- [Stored data entries]
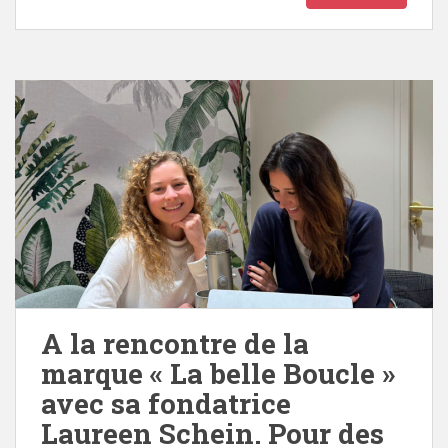
A la rencontre de la
marque « La belle Boucle »
avec sa fondatrice
Laureen Schein. Pour des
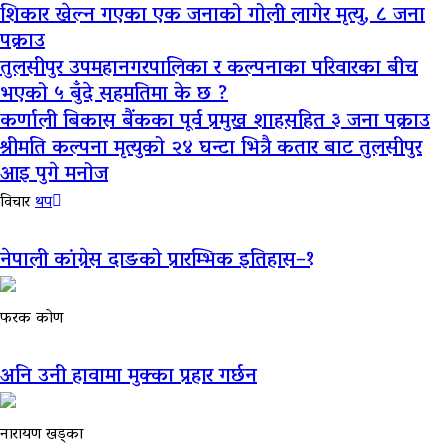
शिकार खेल्न गएका एक जनाको गोली लागेर मृत्यु, ८ जना
पक्राउ
तुलसीपुर उपमहानगरपालिका र कल्पनाका परिवारका बीच
भएको ५ बुँदे सहमतिमा के छ ?
कर्णाली बिकास बैंकका पूर्व प्रमुख शाहसहित ३ जना पक्राउ
श्रीमति कल्पना मृत्युको २४ घन्टा भित्रै कतार बाट तुलसीपुर
आइ पुगे मनोज
विचार
थप
नेपाली कांग्रेस दाङको प्रारम्भिक इतिहास–१
फरक कोण
अनि उनी हावामा मुक्का प्रहार गर्छन
नारायण खड्का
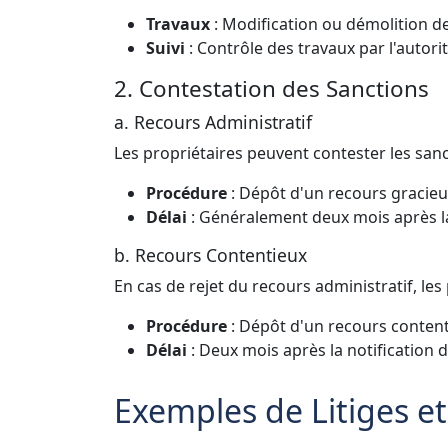
Travaux
: Modification ou démolition d
Suivi
: Contrôle des travaux par l'autor
2. Contestation des Sanctions
a. Recours Administratif
Les propriétaires peuvent contester les sanc
Procédure
: Dépôt d'un recours gracieu
Délai
: Généralement deux mois après la 
b. Recours Contentieux
En cas de rejet du recours administratif, les 
Procédure
: Dépôt d'un recours contenti
Délai
: Deux mois après la notification d
Exemples de Litiges et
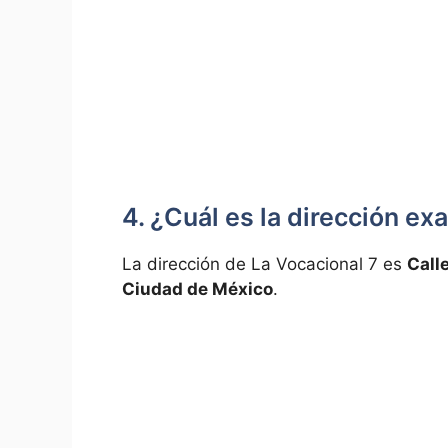
4. ¿Cuál es la dirección ⁣e
La dirección de La Vocacional 7⁤ es
Calle
Ciudad⁢ de México
.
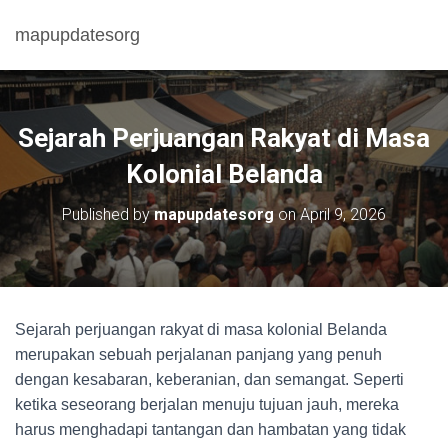
mapupdatesorg
Sejarah Perjuangan Rakyat di Masa
Kolonial Belanda
Published by
mapupdatesorg
on
April 9, 2026
Sejarah perjuangan rakyat di masa kolonial Belanda
merupakan sebuah perjalanan panjang yang penuh
dengan kesabaran, keberanian, dan semangat. Seperti
ketika seseorang berjalan menuju tujuan jauh, mereka
harus menghadapi tantangan dan hambatan yang tidak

- [Prompt] The records above should be returned exactly, with only their pictures held back.

- [Exercise result]
A la rencontre de la
marque « La belle Boucle »
avec sa fondatrice
Laureen Schein. Pour des
शिकार खेल्न गएका एक जनाको गोली लागेर मृत्यु, ८ जना
पक्राउ
तुलसीपुर उपमहानगरपालिका र कल्पनाका परिवारका बीच
भएको ५ बुँदे सहमतिमा के छ ?
कर्णाली बिकास बैंकका पूर्व प्रमुख शाहसहित ३ जना पक्राउ
श्रीमति कल्पना मृत्युको २४ घन्टा भित्रै कतार बाट तुलसीपुर
आइ पुगे मनोज
विचार
थप
नेपाली कांग्रेस दाङको प्रारम्भिक इतिहास–१
फरक कोण
अनि उनी हावामा मुक्का प्रहार गर्छन
नारायण खड्का
Travaux
: Modification ou démolition d
Suivi
: Contrôle des travaux par l'autor
2. Contestation des Sanctions
a. Recours Administratif
Les propriétaires peuvent contester les sanc
Procédure
: Dépôt d'un recours gracieu
Délai
: Généralement deux mois après la 
b. Recours Contentieux
En cas de rejet du recours administratif, les 
Procédure
: Dépôt d'un recours contenti
Délai
: Deux mois après la notification d
Exemples de Litiges et
4. ¿Cuál es la dirección ⁣e
La dirección de La Vocacional 7⁤ es
Calle
Ciudad⁢ de México
.
mapupdatesorg
Sejarah Perjuangan Rakyat di Masa
Kolonial Belanda
Published by
mapupdatesorg
on
April 9, 2026
Sejarah perjuangan rakyat di masa kolonial Belanda
merupakan sebuah perjalanan panjang yang penuh
dengan kesabaran, keberanian, dan semangat. Seperti
ketika seseorang berjalan menuju tujuan jauh, mereka
harus menghadapi tantangan dan hambatan yang tidak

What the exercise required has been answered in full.